Most search engines find web pages by following links; If there are no links to a page it may never be found.
Webmasters can specify in a file called robots.txt or using meta tags that they do not want certain pages to be indexed. Responsible robots (the software that search engines use to download web pages) don’t index it.
Protected & Fee
Some pages require a username and password to view (often money is required); search engines can’t get past this.
Once upon a time, search engines only included web content that was in HTML format. Today, the major search engines do include some content in other formats. These formats include Microsoft Office and Adobe Portable Document Format documents.

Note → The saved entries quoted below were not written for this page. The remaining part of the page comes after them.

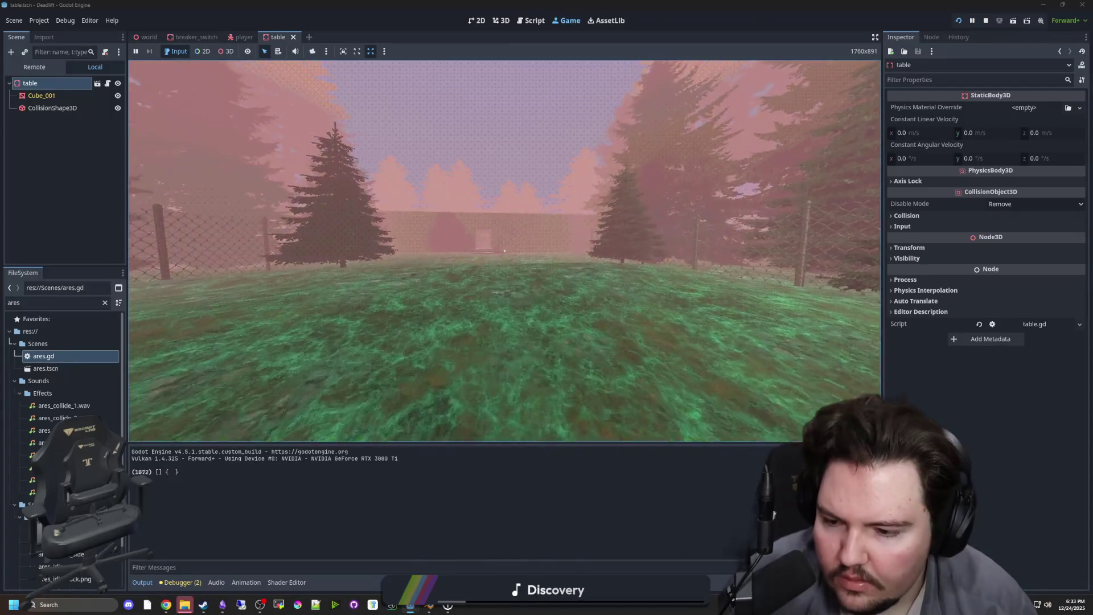
key("w")
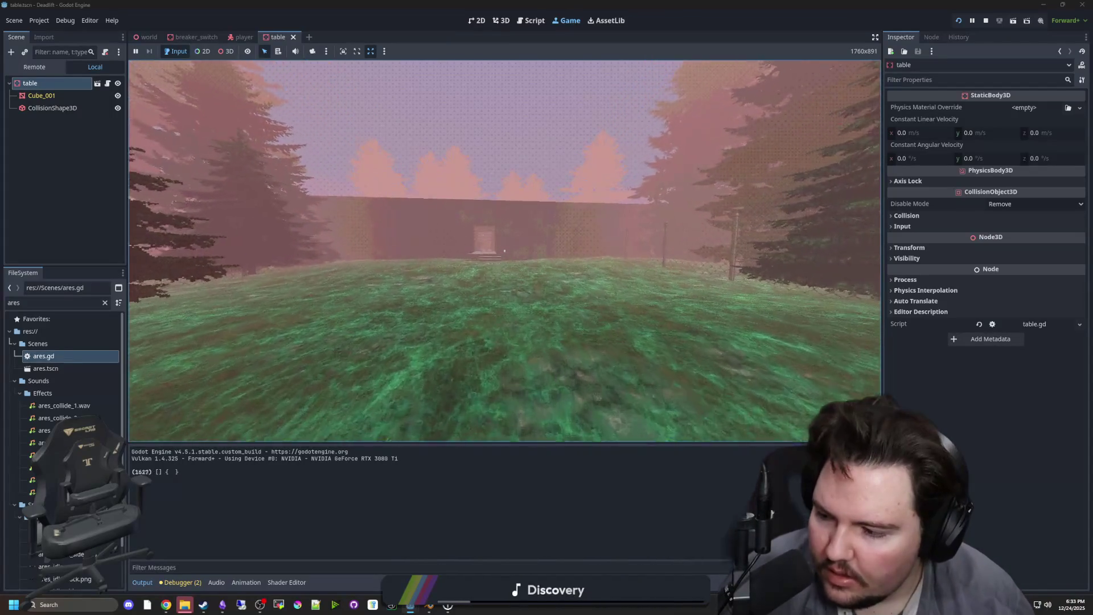
key("w")
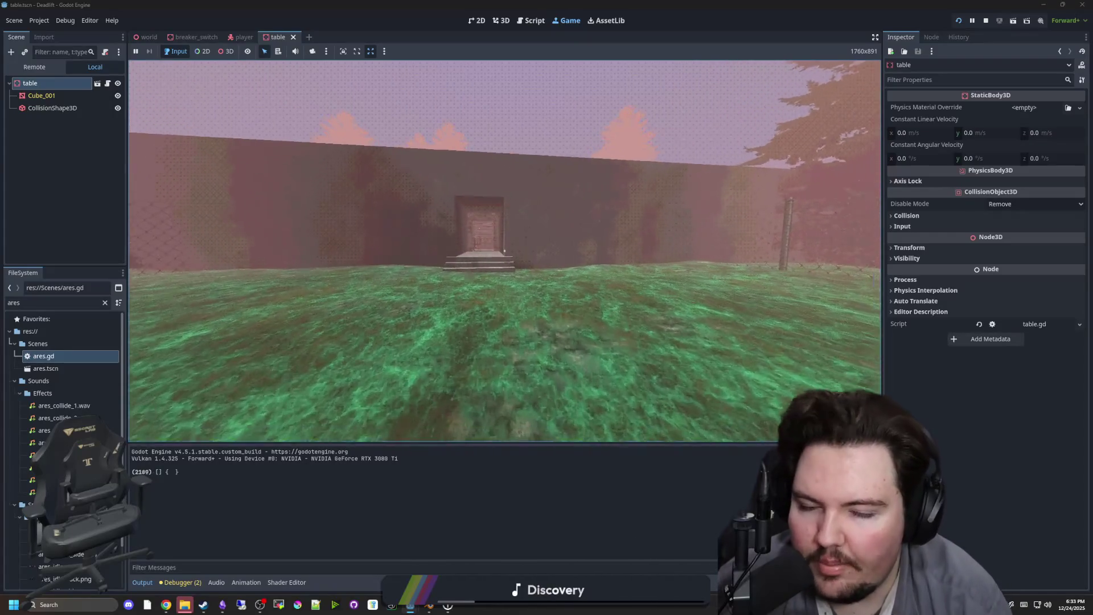
key("w")
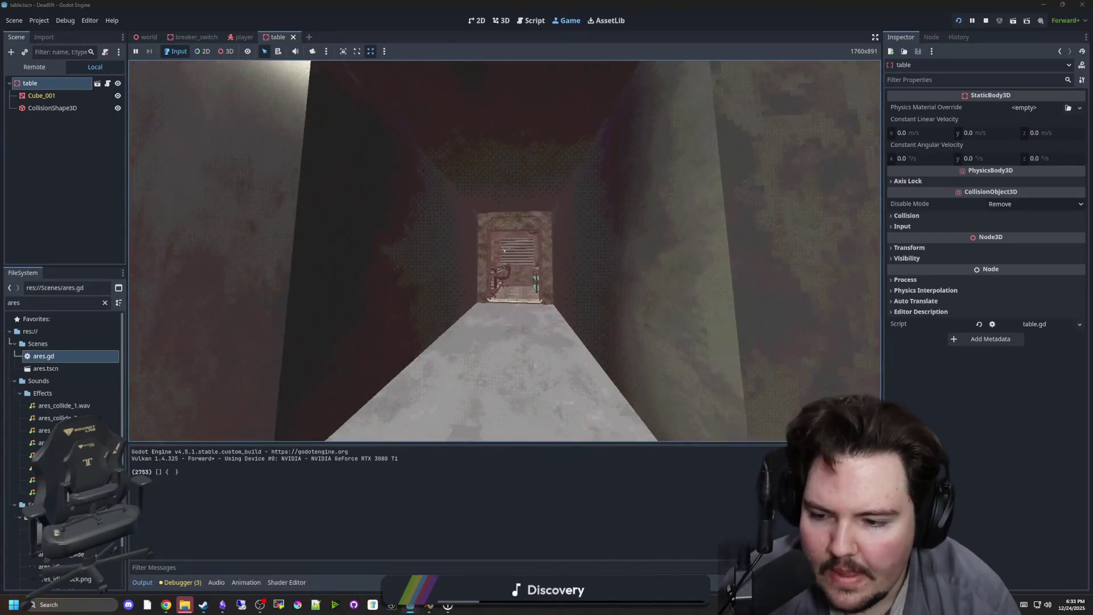
key("w")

For more information about what engines include what type of content (and to search through it), see Fagan Finder’s Search by File Format.
Dynamic, database-driven pages (such as those that include characters like ? in the URL) scare many search engines, for fear of getting caught in an endless loop of pages on the same website. Some search engines include dynamic content somewhat, such as Google.
The first two reasons (deep and big) are easy to change from the perspective of search engines. Many today go deeper into the directory structure and farther down the page than they used to.
Pages without links are often of poor quality (hence no links), and so this is not a significant problem. They can still be included in most search engines by submitting the page.
The next two reasons (robots excluded and protected) are not “problems”; if people don’t want others on their website, then search engines shouldn’t be going there.
The last two reasons (non-HTML and dynamic) constitute what most people consider to be the invisible web, and more recently, exclusively the last reason.
There are many pages on the web which are not in HTML. See Search by File Format for more on that.
Google includes more non-HTML content than any other engine. There are millions of dynamic pages, many of which are exactly what you may be looking for,
and many others of which are an infinite number of near-duplicate pages.
Indexing dynamic pages has the potential to stall a search engine’s crawler, which is why most don’t do this. It is believed that Google index dynamic pages that it finds by following links from static ones,
but does not follow links from dynamic pages themselves.
June 13, 2004: I’ve gone through the page information, and rewritten/reworded most of it. ResourceShelf has been added as a search tool. Link to Invisible-web.net and Salon article. Other minor changes and additions.
June 11, 2004: Logging updates from now on. This page was created previously.